Dr de Vos only found out about the stranding in the evening as she had not been notified. But she and her team rushed to the site thereafter. “These are pilot whales,” she wrote on the Oceanswell Facebook page. “A species known to strand. We experienced a stranding event on the East coast a few years ago and, in September 2020, Australia witnessed the largest pilot whale stranding event in its history with an estimated 470 whales stranding. Sadly, not all survived.”

“Why do they strand?” she continues. “We don’t fully know. But scientists assume it’s because of their highly social nature. If one animal strays too close to the coastline and gets pushed onto the beach by the waves, there is a high chance the others will follow.”

Rescuing these animals is not just about rolling them out to sea again, Dr de Vos points out. They need to be refloated as soon as possible and guided back to deeper water or they will keep getting pushed back to shore, causing them fatigue. If on the beach, they must be kept wet and their blowholes unobstructed.

“These are not things that everyone realizes, so asking an expert or involving and expert, is always a good idea,” she observes. “If they lie on the beach for more than a few hours, the animals are as good as dead. The weight of their bodies will crush their organs in the absence of the buoyancy of the water. In this case, the animals often need to be euthanised.”

“I ask you all repeatedly, if you hear about these events, contact me,” she urged. “My team and I can help. This is what we are trained to do. This is why I exist. While the authorities may have it under control, we don’t have experience in this area and so a little advice goes a long way or it’s just too little too late.”

Dr de Vos described the rescue on Monday night: “They were working in darkness, apart from the lights of a bunch of 4×4 vehicles who turned up to help. The moon was behind clouds so we had no real natural light to work with. These people cared less about their own safety in the crashing surf than the safety of these animals, in a very difficult time in our planet’s history.

“The whales were stuck in a treadmill. They would be guided past some of the crashing waves, but they were weakening and the waves would push them back. Then the process would start again. I got in the water to help after I had done what I could to guide and explain what needed to happen. Everyone was receptive to the information and were happy to learn which means we will be better prepared next time.”

Whale of a job to save the mammals

Fishermen, animal rights activists, lifesavers and coastguards carried out a massive operation to save a pod of more than 100 short-finned pilot whales that beached on Monday.

They first learned about the stranding around 3.30 p.m., said Chamindra Pinto, Headquarters Inspector of the Panadura police. Fishermen notified them that “kommaduwa” fish had been washed ashore along the Panadura coast. Two officers sent to check soon requested back-up saying a large number of black whales had been washed ashore and were struggling to get back into the seas. More police were quickly deployed.
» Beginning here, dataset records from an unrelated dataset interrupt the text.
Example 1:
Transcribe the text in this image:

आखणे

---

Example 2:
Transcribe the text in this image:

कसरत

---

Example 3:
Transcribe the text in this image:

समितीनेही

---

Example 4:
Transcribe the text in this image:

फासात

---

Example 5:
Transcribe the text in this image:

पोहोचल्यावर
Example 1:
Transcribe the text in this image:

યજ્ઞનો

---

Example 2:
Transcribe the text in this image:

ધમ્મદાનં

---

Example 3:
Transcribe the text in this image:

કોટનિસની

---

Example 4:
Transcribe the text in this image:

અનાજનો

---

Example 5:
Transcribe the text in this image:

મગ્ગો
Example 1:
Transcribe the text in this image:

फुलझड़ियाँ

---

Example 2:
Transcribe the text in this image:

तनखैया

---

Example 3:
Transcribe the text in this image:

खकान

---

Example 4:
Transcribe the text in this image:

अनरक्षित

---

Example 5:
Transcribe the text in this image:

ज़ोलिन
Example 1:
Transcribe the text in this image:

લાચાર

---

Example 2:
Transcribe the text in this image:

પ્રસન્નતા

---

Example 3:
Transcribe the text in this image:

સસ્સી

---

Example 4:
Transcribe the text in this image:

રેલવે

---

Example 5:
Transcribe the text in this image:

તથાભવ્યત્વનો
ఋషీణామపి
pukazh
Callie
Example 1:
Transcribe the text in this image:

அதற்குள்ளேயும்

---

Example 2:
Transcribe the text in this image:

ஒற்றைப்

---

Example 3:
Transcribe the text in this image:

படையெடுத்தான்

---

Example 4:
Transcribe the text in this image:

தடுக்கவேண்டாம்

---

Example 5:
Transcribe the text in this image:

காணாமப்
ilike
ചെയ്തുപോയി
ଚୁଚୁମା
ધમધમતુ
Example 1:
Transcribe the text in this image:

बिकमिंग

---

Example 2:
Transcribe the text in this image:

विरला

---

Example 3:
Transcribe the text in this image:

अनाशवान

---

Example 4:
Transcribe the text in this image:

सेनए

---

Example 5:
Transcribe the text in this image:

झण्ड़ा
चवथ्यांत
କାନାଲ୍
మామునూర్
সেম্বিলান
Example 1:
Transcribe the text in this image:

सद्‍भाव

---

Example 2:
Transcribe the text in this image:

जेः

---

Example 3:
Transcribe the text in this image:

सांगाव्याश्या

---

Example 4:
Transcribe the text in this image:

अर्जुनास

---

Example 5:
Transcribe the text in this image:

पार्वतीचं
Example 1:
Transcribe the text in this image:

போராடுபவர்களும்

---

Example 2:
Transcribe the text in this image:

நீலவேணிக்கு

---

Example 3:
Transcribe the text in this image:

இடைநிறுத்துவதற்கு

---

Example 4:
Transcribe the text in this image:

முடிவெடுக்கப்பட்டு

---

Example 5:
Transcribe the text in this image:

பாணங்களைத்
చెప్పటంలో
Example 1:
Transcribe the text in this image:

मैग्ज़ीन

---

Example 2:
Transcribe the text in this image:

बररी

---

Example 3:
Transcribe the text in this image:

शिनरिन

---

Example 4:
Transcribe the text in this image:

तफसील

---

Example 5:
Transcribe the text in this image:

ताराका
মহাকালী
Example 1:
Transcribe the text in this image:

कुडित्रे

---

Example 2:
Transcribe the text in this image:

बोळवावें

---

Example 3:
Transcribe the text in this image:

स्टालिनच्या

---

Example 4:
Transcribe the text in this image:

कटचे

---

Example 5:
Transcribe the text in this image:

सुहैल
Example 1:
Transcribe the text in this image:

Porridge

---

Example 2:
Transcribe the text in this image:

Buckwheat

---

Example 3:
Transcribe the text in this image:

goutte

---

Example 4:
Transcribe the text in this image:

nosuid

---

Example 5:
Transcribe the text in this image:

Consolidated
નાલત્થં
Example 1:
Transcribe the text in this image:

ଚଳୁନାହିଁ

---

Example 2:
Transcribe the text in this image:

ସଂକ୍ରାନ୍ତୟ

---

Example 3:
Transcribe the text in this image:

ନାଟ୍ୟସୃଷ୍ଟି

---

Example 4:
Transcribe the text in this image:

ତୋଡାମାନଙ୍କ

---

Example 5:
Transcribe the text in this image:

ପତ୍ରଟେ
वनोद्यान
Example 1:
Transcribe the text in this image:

It was a sad sight, said CI Pinto. Fishermen struggled to push the animals back but couldn’t shift them off the sandy beach. Police also had to chase away onlookers and use loudspeakers to urge people to wear masks.

“The fishermen didn’t wear masks but their efforts were admirable,” he narrated. “Our officers also joined them in uniform. At least 20 people were needed to push back one whale.”

As night fell, the coastguard, activists, environmentalists and others piled in to help. They parked their safari jeeps at the beach and used the headlights to illuminate the beach. The navy used water bikes to drag the whales into deep sea. Later, DWC officials, Wildlife Minister C B Ratnayake and other marine protection authorities also arrived.

“By then, around 60 to 70 mammals had been pushed back but some were once again swimming ashore as others were still stranded on the beach,” CI Pintos aid. They were all sent to sea around 2a.m. on Tuesday.